• _TASK BRIEF_:
Rewrite everything from the start of the lines down through the line containing "List each element's", putting "enclosing rectangle" wherever "bounding box" appears and changing nothing else.

• _Data taken from a collection_:
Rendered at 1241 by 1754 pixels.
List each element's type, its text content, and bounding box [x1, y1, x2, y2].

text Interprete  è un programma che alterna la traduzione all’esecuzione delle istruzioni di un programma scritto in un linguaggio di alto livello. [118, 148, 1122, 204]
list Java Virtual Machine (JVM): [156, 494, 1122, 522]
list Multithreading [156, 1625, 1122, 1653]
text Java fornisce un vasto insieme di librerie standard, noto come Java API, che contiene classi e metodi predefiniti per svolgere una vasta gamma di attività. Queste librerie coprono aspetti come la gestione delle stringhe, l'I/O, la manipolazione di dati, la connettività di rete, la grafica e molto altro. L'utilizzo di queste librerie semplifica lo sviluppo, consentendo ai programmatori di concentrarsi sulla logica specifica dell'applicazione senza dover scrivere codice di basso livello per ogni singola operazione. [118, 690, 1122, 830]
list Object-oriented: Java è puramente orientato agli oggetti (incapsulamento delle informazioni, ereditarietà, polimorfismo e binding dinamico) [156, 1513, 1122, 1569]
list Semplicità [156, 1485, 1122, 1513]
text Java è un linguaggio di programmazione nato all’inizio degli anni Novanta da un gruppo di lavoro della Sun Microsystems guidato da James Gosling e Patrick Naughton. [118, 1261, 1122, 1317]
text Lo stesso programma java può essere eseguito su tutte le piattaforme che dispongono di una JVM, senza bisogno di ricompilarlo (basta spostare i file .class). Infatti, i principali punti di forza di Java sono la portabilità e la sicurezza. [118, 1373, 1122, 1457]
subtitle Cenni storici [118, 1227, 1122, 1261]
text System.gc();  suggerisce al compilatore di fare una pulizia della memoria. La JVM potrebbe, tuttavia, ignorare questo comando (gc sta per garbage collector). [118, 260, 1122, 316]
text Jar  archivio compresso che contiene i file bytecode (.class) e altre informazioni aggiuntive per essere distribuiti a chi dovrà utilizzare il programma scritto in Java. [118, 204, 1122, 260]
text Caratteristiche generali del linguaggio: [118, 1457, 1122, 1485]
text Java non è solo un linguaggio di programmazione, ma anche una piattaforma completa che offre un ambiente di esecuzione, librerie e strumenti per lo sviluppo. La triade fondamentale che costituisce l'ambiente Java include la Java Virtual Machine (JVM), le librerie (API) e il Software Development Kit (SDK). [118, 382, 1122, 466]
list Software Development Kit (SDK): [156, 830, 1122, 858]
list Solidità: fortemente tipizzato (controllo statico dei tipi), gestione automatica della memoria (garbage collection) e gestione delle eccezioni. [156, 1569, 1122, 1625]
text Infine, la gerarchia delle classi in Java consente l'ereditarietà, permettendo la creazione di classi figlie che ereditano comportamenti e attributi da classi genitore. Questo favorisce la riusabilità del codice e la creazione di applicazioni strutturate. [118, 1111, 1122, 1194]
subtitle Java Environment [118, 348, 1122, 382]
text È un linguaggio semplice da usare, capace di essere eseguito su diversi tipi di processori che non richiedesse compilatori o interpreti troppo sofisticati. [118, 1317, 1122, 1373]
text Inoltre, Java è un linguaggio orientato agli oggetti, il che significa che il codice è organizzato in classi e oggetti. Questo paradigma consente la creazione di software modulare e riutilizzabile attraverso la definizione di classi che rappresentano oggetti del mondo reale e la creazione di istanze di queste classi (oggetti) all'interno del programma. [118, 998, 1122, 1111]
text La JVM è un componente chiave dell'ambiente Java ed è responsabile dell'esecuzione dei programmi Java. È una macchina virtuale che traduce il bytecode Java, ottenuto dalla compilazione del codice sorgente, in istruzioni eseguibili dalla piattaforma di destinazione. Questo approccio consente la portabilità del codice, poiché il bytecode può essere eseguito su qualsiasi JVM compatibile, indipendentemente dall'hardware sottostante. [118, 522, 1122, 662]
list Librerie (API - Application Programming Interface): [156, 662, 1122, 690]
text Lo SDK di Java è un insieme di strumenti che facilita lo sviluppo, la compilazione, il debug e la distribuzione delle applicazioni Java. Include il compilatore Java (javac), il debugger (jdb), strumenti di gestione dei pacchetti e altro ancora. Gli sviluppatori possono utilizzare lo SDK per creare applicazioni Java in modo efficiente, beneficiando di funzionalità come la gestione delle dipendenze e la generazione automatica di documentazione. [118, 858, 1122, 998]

• _EXERCISE RESULT_:
Rendered at 1241 by 1754 pixels.
List each element's type, its text content, and enclosing rectangle [x1, y1, x2, y2].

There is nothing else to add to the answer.